- _Entretien_:
..............................

Pouvez-vous dresser un état des lieux de la cybercriminalité ?
Driss RAOUH : D’après la Convention de Budapest du 23 novembre 2001, la cybercriminalité est l’ensemble des infractions pénales spécifiques liées aux technologies de l’information et de la communication, ainsi que celles dont la commission est facilitée ou liée à l’utilisation de ces technologies. Nous avons assisté ces dernières années à une multiplication des attaques aux effets redoutables dont la technologie était la cible ou le moyen :
- Le Carding : un marché mondialisé qui porte sur le piratage des cartes bancaires par diverses techniques matérielles, logicielles ou subversives aux fins d’obtenir et de revendre les données de cartes bancaires, de s’en servir pour effectuer des achats frauduleux, au préjudice du porteur légal. Deux affaires ont défié la chronique aux USA : l’affaire Card System en 2005 avec 70.000 numéros piratés et utilisés et l’affaire TJX en 2007 avec 45 millions de numéros de cartes piratés.
- Le Skimming : une criminalité à l’échelle et d’origine européenne (en particulier la Roumanie) basée sur des groupes hiérarchisés et structurés. Environ 400 automates compromis entre 2007 et 2008 avec en moyenne une perte de 15.000 € par jour par automate.
- Le Phising : une pêche aux informations bancaires qui peut être généralisée à d’autres activités commerciales.
- Les escroqueries sur internet et toutes les formes de criminalité en ligne. Il s’agit de la criminalité la plus préoccupante. Elle est en forte augmentation et les enjeux sont considérables. Elle englobe également la xénophobie, la pédopornographie, l’incitation à l’usage de stupéfiants, le proxénétisme, le terrorisme, les contrefaçons, les escroqueries…
- Les escroqueries à la téléphonie : le call back au préjudice des particuliers et le roaming ou le piratage au préjudice des opérateurs.
Quelle est l’ampleur du phénomène :
Driss RAOUH : La criminalité sur le net est omniprésente et permanente. L’internet est un moyen de communication et en même temps c’est un instrument de pouvoir et de guerre et, de ce fait, il est constamment convoité. Il existe des rapports sur la sinistralité informatique qui sont périodiquement publiés par diverses institutions dont l’Internet Crime Complaint Center aux Etats-Unis ou le Club de la Sécurité Informatique en France. Ces rapports ne reflètent qu’une partie minime de l’iceberg de la cybercriminalité, car selon le Computer Crime Research Center, seul 12% des cyber-crimes étaient connus par la justice ou la police en 2004. En 2009, selon la même source, le chiffre noir des pertes est très important.

..............................

- _Entrées fournies_:
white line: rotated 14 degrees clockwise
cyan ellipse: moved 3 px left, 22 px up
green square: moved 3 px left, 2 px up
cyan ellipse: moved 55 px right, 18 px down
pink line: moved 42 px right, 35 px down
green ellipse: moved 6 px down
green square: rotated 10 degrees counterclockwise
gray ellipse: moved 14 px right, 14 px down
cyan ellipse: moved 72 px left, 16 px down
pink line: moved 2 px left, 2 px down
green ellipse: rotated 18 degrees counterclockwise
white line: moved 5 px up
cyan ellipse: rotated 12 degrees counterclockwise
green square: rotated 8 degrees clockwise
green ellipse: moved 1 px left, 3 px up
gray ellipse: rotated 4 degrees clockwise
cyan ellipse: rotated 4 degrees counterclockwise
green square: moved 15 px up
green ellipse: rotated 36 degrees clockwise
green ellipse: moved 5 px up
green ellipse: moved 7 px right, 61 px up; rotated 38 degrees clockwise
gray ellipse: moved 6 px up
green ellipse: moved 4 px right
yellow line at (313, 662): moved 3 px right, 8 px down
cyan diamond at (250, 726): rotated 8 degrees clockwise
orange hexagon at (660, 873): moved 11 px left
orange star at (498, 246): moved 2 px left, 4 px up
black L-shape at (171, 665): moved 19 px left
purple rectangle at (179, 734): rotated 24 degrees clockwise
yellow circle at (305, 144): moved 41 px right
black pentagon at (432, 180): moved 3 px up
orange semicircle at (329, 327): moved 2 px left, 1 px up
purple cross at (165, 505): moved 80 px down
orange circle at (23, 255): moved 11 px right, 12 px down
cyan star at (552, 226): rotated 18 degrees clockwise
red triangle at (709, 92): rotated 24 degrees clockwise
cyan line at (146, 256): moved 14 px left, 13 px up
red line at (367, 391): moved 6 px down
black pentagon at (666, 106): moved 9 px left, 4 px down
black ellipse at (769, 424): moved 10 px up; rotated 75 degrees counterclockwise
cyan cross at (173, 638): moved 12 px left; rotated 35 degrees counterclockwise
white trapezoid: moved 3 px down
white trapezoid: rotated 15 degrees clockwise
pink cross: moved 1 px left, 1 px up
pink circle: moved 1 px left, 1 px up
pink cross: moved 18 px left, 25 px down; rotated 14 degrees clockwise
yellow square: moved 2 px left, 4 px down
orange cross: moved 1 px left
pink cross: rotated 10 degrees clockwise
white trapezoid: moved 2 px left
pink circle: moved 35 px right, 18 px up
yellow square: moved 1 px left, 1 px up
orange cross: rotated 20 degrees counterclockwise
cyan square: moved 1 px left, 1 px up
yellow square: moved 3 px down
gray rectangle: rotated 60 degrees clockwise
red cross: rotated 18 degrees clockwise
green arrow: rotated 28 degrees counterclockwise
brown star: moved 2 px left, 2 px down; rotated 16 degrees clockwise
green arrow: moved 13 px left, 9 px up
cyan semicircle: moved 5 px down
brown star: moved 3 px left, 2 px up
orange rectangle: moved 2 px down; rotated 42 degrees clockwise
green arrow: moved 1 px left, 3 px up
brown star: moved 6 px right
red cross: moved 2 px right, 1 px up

..............................

- _Consigne_:
Recopiez à l'identique tout le passage de l'entretien sur la cybercriminalité, depuis « Quelle est l’ampleur » jusqu'à « est très important. ». Les entrées ne jouent aucun rôle dans ce travail.

- _Résultat_:
Quelle est l’ampleur du phénomène :
Driss RAOUH : La criminalité sur le net est omniprésente et permanente. L’internet est un moyen de communication et en même temps c’est un instrument de pouvoir et de guerre et, de ce fait, il est constamment convoité. Il existe des rapports sur la sinistralité informatique qui sont périodiquement publiés par diverses institutions dont l’Internet Crime Complaint Center aux Etats-Unis ou le Club de la Sécurité Informatique en France. Ces rapports ne reflètent qu’une partie minime de l’iceberg de la cybercriminalité, car selon le Computer Crime Research Center, seul 12% des cyber-crimes étaient connus par la justice ou la police en 2004. En 2009, selon la même source, le chiffre noir des pertes est très important.